Congrats!!! Great job to both of you!!!! 


You look so in tune!!! A very happy team!!! 


Can I ask a quick question? How much of a "stop" are you allowed for the sit and down in motion? It used to be none, but I know the rule has changed. 


Sent from Petguide.com Free App


----------



## onyx'girl (May 18, 2007)

Hard work paying off! Congrats to you and Carma!
You sure do have alot of opportunities to trial way up there in the East!


----------



## mycobraracr (Dec 4, 2011)

Huge congrats! Very nice work!


----------



## cliffson1 (Sep 2, 2006)

Very good looking Team!


----------



## Shade (Feb 20, 2012)

Awesome, congratulations!!  What nice teamwork


----------



## carmspack (Feb 2, 2011)

congratulations , can't wait to see the team in the next levels !

I love that the dog is connected to you and looking at you and not an armpit , hand, pocket or chin where it expects a ball to be.

good stuff !


----------



## misslesleedavis1 (Dec 5, 2013)

Wow! That was absolutely beautiful!

Sent from Petguide.com Free App


----------



## GatorDog (Aug 17, 2011)

Thank you everyone! 

Sent from Petguide.com Free App


----------



## robk (Jun 16, 2011)

Nice job! I have a feeling that will not be the last high score that the two of you receive


----------



## Jason L (Mar 20, 2009)

Alright!!!!! Congrats!!!!


----------



## Steve Strom (Oct 26, 2013)

That was great. Congratulations.


----------



## KZoppa (Aug 14, 2010)

Congrats!!! I finally got to watch the video! You two looks awesome!!!!


----------



## VTGirlT (May 23, 2013)

Wow you guys are amazing!

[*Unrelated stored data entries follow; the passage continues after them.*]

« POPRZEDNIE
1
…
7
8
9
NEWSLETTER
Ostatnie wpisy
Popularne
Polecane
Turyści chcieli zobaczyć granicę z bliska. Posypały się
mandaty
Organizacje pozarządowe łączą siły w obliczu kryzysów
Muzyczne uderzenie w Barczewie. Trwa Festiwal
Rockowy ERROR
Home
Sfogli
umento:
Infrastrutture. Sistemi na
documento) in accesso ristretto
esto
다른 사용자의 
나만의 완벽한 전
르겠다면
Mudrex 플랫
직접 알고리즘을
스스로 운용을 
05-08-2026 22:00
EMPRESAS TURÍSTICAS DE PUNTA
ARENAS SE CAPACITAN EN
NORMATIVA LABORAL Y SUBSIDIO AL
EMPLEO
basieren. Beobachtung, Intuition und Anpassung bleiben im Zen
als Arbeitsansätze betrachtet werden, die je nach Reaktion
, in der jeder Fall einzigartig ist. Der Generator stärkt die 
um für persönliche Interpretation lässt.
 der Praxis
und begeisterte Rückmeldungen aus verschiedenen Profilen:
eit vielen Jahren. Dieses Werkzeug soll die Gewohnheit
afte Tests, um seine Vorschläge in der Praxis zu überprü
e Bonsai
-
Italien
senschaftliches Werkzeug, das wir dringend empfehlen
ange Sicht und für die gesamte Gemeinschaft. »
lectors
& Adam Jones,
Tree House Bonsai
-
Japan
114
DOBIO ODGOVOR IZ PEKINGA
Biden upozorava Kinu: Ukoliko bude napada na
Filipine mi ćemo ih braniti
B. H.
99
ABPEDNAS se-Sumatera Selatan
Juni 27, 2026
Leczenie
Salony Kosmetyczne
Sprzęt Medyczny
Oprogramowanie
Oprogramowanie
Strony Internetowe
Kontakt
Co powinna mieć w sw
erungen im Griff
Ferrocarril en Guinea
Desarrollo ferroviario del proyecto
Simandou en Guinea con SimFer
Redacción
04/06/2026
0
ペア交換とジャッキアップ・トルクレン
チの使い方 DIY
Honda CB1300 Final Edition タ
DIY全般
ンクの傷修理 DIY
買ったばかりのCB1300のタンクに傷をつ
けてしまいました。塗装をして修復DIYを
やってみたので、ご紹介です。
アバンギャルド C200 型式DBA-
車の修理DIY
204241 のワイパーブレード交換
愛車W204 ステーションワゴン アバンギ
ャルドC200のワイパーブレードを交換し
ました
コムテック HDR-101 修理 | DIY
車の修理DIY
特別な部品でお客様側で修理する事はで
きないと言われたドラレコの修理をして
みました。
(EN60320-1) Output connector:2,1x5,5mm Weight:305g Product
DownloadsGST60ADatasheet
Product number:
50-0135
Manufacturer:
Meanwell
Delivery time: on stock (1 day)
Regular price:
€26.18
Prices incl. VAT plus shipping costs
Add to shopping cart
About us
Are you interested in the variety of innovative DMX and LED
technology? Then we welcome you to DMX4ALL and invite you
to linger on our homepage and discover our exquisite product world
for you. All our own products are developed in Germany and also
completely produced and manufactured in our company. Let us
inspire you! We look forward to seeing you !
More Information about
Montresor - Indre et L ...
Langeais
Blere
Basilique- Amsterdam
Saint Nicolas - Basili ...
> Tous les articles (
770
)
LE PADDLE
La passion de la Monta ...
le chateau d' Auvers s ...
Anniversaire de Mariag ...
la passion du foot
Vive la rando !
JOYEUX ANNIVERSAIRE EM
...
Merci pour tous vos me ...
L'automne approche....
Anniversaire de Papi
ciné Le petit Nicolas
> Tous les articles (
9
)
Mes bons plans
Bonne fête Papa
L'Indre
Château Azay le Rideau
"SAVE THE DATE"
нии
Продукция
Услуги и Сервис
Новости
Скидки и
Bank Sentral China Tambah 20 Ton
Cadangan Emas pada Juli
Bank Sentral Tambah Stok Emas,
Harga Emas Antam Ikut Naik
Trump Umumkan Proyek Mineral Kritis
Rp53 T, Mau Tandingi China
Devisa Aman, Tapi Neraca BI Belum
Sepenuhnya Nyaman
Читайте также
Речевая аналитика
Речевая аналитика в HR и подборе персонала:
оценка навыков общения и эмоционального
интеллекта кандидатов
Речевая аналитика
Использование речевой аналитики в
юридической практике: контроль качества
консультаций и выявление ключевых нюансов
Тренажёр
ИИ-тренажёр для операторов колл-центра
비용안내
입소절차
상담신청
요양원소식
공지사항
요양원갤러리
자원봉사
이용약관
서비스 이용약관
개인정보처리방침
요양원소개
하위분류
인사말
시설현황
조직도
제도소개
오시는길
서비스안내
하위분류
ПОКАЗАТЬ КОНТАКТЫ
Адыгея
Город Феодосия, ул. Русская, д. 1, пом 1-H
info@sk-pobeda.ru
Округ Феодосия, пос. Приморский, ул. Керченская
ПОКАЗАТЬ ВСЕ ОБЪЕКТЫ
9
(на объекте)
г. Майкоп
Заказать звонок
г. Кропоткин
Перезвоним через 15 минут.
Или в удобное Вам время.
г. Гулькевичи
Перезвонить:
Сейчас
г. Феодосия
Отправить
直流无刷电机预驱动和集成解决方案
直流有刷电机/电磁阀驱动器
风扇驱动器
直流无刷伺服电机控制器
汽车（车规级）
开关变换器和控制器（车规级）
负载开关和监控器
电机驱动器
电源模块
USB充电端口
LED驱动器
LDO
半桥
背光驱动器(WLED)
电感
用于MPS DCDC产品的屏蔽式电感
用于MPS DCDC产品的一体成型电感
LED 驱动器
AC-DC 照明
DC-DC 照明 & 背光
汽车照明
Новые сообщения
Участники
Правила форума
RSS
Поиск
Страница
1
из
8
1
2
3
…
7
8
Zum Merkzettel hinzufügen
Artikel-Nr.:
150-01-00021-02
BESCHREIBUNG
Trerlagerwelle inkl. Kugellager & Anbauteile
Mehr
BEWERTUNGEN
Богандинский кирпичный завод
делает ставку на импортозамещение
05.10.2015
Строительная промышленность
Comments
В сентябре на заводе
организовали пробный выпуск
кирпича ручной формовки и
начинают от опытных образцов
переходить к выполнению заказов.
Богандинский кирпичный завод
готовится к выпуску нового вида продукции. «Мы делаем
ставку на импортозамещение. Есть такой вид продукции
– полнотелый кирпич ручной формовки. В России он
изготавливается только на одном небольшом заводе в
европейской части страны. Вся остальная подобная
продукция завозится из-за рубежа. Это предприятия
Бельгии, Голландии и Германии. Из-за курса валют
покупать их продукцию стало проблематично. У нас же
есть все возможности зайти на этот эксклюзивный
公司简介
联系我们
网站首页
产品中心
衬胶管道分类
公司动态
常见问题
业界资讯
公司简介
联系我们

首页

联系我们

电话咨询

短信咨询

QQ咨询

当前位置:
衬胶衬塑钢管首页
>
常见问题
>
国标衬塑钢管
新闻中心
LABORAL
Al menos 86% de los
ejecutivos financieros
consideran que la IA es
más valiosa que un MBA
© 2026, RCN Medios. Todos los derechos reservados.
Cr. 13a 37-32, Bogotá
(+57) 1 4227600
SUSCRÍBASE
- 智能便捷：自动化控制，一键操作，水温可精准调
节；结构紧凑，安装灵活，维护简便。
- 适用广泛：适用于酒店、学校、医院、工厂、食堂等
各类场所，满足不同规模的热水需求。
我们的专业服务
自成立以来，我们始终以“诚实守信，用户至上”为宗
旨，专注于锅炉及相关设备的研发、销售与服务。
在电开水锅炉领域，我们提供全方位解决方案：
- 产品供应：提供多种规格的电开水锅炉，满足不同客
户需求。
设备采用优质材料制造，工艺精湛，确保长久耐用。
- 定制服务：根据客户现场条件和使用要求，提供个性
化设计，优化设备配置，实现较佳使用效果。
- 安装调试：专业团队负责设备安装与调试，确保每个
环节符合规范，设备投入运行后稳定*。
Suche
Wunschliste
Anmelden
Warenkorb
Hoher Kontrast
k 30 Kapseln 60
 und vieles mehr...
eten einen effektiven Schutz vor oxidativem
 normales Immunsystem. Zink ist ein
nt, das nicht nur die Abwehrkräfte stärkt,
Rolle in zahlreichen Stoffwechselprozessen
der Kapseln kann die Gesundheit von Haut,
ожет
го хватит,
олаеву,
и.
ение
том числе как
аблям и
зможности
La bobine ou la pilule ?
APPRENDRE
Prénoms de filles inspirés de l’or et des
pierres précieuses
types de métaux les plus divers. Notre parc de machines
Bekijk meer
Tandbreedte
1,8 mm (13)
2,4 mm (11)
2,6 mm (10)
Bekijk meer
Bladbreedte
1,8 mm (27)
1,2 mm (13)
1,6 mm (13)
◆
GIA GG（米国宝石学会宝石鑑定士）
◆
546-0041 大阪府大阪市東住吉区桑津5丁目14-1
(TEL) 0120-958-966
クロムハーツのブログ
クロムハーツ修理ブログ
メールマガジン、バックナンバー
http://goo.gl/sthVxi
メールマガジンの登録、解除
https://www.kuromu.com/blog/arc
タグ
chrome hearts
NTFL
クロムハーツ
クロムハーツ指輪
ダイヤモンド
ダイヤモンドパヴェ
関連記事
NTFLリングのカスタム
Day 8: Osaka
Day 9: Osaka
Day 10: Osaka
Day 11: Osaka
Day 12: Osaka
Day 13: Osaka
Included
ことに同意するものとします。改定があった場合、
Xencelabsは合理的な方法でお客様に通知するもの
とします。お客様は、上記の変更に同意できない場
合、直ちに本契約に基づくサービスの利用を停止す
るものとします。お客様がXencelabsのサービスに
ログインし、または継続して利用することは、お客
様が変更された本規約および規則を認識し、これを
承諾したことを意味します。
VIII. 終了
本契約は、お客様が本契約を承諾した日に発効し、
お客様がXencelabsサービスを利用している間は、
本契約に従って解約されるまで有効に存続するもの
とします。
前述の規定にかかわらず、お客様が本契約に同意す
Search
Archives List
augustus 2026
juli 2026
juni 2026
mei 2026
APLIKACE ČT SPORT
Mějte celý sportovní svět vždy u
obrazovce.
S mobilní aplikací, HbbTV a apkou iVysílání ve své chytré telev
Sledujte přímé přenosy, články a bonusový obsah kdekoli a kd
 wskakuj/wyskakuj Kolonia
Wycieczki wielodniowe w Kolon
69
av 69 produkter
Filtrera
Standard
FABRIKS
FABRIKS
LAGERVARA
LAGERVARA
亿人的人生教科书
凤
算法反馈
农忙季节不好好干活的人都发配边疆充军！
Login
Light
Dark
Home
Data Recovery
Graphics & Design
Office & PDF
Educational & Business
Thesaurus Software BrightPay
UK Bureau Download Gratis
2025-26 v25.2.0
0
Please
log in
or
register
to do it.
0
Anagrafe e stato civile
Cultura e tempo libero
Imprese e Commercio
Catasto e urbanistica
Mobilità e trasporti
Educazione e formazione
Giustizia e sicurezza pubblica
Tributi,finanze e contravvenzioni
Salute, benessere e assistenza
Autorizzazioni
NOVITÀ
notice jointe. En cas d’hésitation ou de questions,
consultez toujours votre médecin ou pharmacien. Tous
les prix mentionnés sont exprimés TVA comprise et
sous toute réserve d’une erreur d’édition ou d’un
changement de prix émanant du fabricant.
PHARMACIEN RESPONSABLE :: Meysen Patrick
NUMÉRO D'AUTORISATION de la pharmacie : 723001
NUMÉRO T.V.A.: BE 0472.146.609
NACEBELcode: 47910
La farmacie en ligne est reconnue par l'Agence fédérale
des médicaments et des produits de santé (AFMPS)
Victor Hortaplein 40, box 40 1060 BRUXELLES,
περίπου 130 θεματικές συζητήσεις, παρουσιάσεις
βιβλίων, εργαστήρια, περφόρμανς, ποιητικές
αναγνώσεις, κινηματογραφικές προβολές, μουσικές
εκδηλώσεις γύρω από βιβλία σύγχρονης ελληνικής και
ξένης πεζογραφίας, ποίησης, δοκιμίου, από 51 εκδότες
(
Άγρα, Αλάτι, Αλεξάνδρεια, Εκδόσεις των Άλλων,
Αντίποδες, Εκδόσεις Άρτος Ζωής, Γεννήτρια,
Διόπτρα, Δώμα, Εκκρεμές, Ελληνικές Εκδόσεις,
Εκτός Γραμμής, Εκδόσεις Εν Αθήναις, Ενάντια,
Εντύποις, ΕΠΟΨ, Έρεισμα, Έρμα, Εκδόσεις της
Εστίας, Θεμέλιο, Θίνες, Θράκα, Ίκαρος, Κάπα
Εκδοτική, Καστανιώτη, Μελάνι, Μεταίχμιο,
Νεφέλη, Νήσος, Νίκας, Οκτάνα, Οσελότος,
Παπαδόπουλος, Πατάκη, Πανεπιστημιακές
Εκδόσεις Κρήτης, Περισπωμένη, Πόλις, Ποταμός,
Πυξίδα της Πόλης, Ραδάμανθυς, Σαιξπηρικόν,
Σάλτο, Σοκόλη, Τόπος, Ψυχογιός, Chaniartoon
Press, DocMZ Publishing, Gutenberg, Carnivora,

Congrats to you and Carma! 
You guys are so much fun to watch!


----------



## Lynn_P (Mar 17, 2004)

Big congratulations... beautiful routine to watch.


----------



## natalie559 (Feb 4, 2005)

Wonderful job! You've done so great with her. Congrats!!


----------



## hunterisgreat (Jan 30, 2011)

Congrats! Nice work? Gonna go for IPO1 now or wait till after the summer? Is it cool enough up there to keep trialing?


----------



## Mister C (Jan 14, 2014)

Nice work! Congratulations.

I'd like to earn BH with my pup. It will give us something to work towards.


----------



## Blitzkrieg1 (Jul 31, 2012)

Good Job. You set the bar for 2014 on here.


----------



## Daisy&Lucky's Mom (Apr 24, 2011)

Congratulations to you and Carma!


----------



## GatorDog (Aug 17, 2011)

Thanks again everyone. Thinking about doing IPO1 at the end of June if I'm confident enough in her. If not, there's no other trials around here until September.

Sent from Petguide.com Free App


----------



## bill (Nov 8, 2013)

Good job! She is looking great " good girl! You should have no problem moving right along" you guys make a great team!
Good luck in the future" sky is the limit.Bill

Sent from Petguide.com Free App


----------



## osito23 (Feb 17, 2014)

Congratulations!! She's such an awesome dog. I've been admiring your training videos with her - she really is fun to watch.


----------